## EXERCISE AIM
Output all lines exactly.

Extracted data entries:
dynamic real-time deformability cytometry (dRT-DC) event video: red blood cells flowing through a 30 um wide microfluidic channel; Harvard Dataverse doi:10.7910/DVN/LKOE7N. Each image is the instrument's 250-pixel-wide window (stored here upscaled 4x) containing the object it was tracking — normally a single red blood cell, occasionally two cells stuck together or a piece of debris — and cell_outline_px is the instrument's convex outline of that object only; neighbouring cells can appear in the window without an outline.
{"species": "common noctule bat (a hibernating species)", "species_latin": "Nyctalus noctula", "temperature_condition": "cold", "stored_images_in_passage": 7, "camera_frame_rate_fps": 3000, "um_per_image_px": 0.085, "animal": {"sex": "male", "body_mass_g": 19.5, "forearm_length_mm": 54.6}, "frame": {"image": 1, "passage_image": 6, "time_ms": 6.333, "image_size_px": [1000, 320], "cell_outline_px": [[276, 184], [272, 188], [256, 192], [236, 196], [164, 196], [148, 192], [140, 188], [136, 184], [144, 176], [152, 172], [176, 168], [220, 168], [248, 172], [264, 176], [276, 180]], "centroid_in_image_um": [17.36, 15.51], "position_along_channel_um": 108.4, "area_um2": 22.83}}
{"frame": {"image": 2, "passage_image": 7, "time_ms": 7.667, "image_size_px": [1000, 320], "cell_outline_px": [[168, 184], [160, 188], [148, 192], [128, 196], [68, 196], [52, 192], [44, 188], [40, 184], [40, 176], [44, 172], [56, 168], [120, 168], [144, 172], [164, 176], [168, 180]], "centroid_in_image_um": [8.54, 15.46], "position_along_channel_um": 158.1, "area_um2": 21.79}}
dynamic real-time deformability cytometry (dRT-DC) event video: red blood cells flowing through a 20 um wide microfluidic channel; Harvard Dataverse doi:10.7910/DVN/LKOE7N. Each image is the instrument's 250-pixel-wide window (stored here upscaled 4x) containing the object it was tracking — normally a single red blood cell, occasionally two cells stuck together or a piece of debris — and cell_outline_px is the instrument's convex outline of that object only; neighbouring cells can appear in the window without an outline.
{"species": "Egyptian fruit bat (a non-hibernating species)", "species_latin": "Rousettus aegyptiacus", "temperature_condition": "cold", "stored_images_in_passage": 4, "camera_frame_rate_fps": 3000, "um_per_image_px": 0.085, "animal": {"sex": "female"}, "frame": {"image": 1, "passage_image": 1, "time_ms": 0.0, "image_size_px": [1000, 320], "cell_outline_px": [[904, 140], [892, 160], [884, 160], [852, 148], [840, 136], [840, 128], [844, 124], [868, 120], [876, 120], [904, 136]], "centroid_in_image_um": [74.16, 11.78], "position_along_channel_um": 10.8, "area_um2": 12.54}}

## FULL ANSWER
dynamic real-time deformability cytometry (dRT-DC) event video: red blood cells flowing through a 30 um wide microfluidic channel; Harvard Dataverse doi:10.7910/DVN/LKOE7N. Each image is the instrument's 250-pixel-wide window (stored here upscaled 4x) containing the object it was tracking — normally a single red blood cell, occasionally two cells stuck together or a piece of debris — and cell_outline_px is the instrument's convex outline of that object only; neighbouring cells can appear in the window without an outline.
{"species": "common noctule bat (a hibernating species)", "species_latin": "Nyctalus noctula", "temperature_condition": "cold", "stored_images_in_passage": 7, "camera_frame_rate_fps": 3000, "um_per_image_px": 0.085, "animal": {"sex": "male", "body_mass_g": 19.5, "forearm_length_mm": 54.6}, "frame": {"image": 1, "passage_image": 6, "time_ms": 6.333, "image_size_px": [1000, 320], "cell_outline_px": [[276, 184], [272, 188], [256, 192], [236, 196], [164, 196], [148, 192], [140, 188], [136, 184], [144, 176], [152, 172], [176, 168], [220, 168], [248, 172], [264, 176], [276, 180]], "centroid_in_image_um": [17.36, 15.51], "position_along_channel_um": 108.4, "area_um2": 22.83}}
{"frame": {"image": 2, "passage_image": 7, "time_ms": 7.667, "image_size_px": [1000, 320], "cell_outline_px": [[168, 184], [160, 188], [148, 192], [128, 196], [68, 196], [52, 192], [44, 188], [40, 184], [40, 176], [44, 172], [56, 168], [120, 168], [144, 172], [164, 176], [168, 180]], "centroid_in_image_um": [8.54, 15.46], "position_along_channel_um": 158.1, "area_um2": 21.79}}
dynamic real-time deformability cytometry (dRT-DC) event video: red blood cells flowing through a 20 um wide microfluidic channel; Harvard Dataverse doi:10.7910/DVN/LKOE7N. Each image is the instrument's 250-pixel-wide window (stored here upscaled 4x) containing the object it was tracking — normally a single red blood cell, occasionally two cells stuck together or a piece of debris — and cell_outline_px is the instrument's convex outline of that object only; neighbouring cells can appear in the window without an outline.
{"species": "Egyptian fruit bat (a non-hibernating species)", "species_latin": "Rousettus aegyptiacus", "temperature_condition": "cold", "stored_images_in_passage": 4, "camera_frame_rate_fps": 3000, "um_per_image_px": 0.085, "animal": {"sex": "female"}, "frame": {"image": 1, "passage_image": 1, "time_ms": 0.0, "image_size_px": [1000, 320], "cell_outline_px": [[904, 140], [892, 160], [884, 160], [852, 148], [840, 136], [840, 128], [844, 124], [868, 120], [876, 120], [904, 136]], "centroid_in_image_um": [74.16, 11.78], "position_along_channel_um": 10.8, "area_um2": 12.54}}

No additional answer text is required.